Results from metabolite feature clustering, class, and chemical structure elucidations were integrated to annotate metabolite peaks. We subsequently assigned each annotation to a category based on levels of supporting evidence. In addition, we classified the categories of metabolite identification in accordance with the Metabolomics Standards Initiative (MSI) recommendations (Supplementary Table 2):78 Category 1: metabolite match to an authentic reference standard; Category 2: metabolite clusters with a known compound which has previously validated with standard (Category 1 and 2 corresponds to MSI Classification 1 as Identified Metabolite); Category 3: metabolite with MS/MS-based GNPS database match (MSI Classification 2: putatively annotated metabolite); Category 4: Metabolite with similar MS/MS spectra and retention time with the representative backbone of chemical standard for a compound in the metabolite family (manual curation) using in-house metabolite library (MSI classification 3: putatively annotated metabolite class).
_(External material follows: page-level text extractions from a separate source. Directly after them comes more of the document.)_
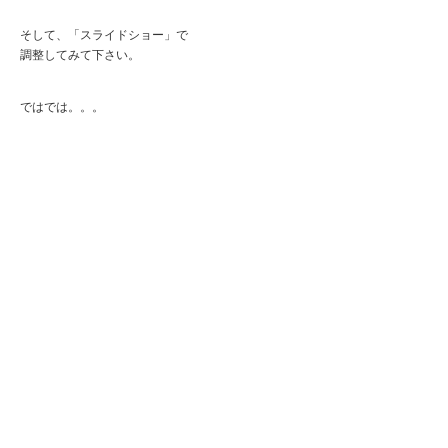
そして、「スライドショー」で
調整してみて下さい。
ではでは。。。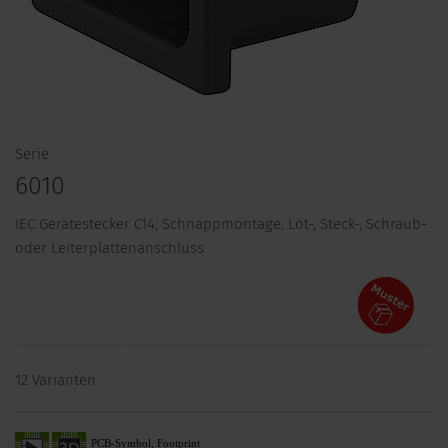
Serie
6010
IEC Gerätestecker C14, Schnappmontage, Löt-, Steck-, Schraub-
oder Leiterplattenanschluss
12 Varianten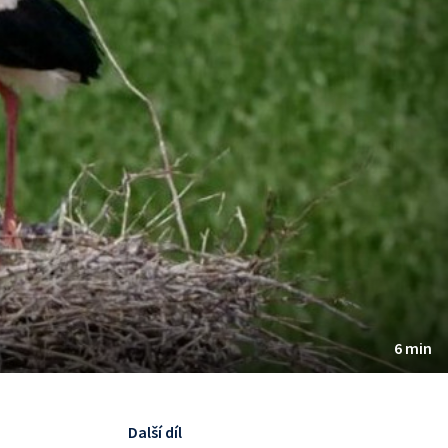
6 min
Další díl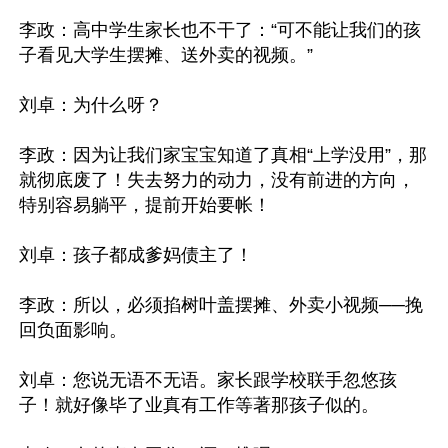
李政：高中学生家长也不干了：“可不能让我们的孩
子看见大学生摆摊、送外卖的视频。”

刘卓：为什么呀？

李政：因为让我们家宝宝知道了真相“上学没用”，那
就彻底废了！失去努力的动力，没有前进的方向，
特别容易躺平，提前开始要帐！

刘卓：孩子都成爹妈债主了！

李政：所以，必须掐树叶盖摆摊、外卖小视频──挽
回负面影响。

刘卓：您说无语不无语。家长跟学校联手忽悠孩
子！就好像毕了业真有工作等著那孩子似的。
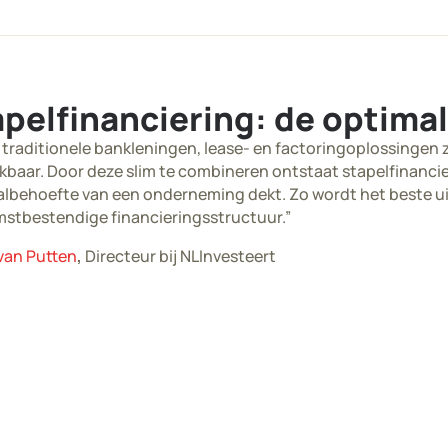
pelfinanciering: de optima
 traditionele bankleningen, lease- en factoringoplossingen z
kbaar. Door deze slim te combineren ontstaat stapelfinanci
albehoefte van een onderneming dekt. Zo wordt het beste uit
stbestendige financieringsstructuur.”
 van Putten
,
Directeur bij NLInvesteert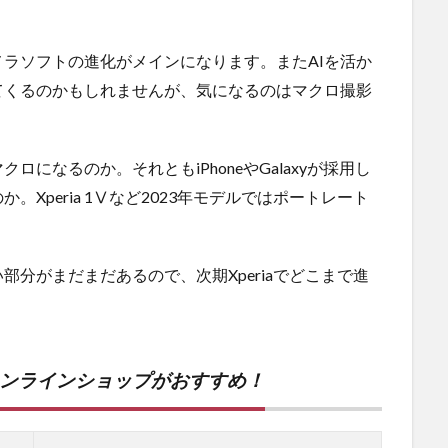
メラソフトの進化がメインになります。またAIを活か
てくるのかもしれませんが、気になるのはマクロ撮影
になるのか。それともiPhoneやGalaxyが採用し
Xperia 1Ⅴなど2023年モデルではポートレート
分がまだまだあるので、次期Xperiaでどこまで進
オンラインショップがおすすめ！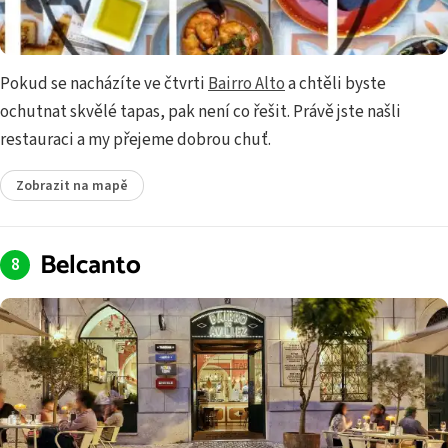
Pokud se nacházíte ve čtvrti
Bairro Alto
a chtěli byste
ochutnat skvělé tapas, pak není co řešit. Právě jste našli
restauraci a my přejeme dobrou chuť.
Zobrazit na mapě
Belcanto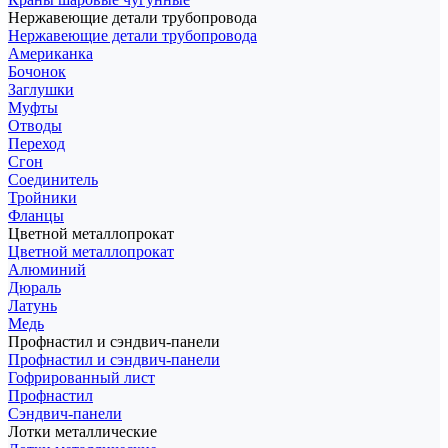
Нержавеющие детали трубопровода
Нержавеющие детали трубопровода
Американка
Бочонок
Заглушки
Муфты
Отводы
Переход
Сгон
Соединитель
Тройники
Фланцы
Цветной металлопрокат
Цветной металлопрокат
Алюминий
Дюраль
Латунь
Медь
Профнастил и сэндвич-панели
Профнастил и сэндвич-панели
Гофрированный лист
Профнастил
Сэндвич-панели
Лотки металлические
In addition, we add category 5: SIRIUS MS/MS-based chemical formula/compound predictions and Category 6: compound match using m/z search in HMDB, which are not included in the 2007 MSI classification scheme. Primary unknown metabolites with multiple sources of supporting evidence represented high-confidence metabolite annotations and were assigned specific metabolite IDs.

Genomic and metabolite pathway integration

Genetic associations with unknown metabolite peaks can be integrated with MS/MS and bioinformatic metabolite annotations in an effort to further illuminate metabolite identifications and/or offer supporting evidence for predictions based on the known pathways of the locus. Each lead candidate gene (nearest gene to sentinel SNP) was annotated for its associated metabolic pathways using the KEGG database79. Metabolite annotations were evaluated in the context of the metabolic pathways of the candidate gene or its prior GWAS associations to assess whether there was genomic evidence in support of the chemical compound identification.

Reporting summary

Further information on research design is available in the Nature Research Reporting Summary linked to this article.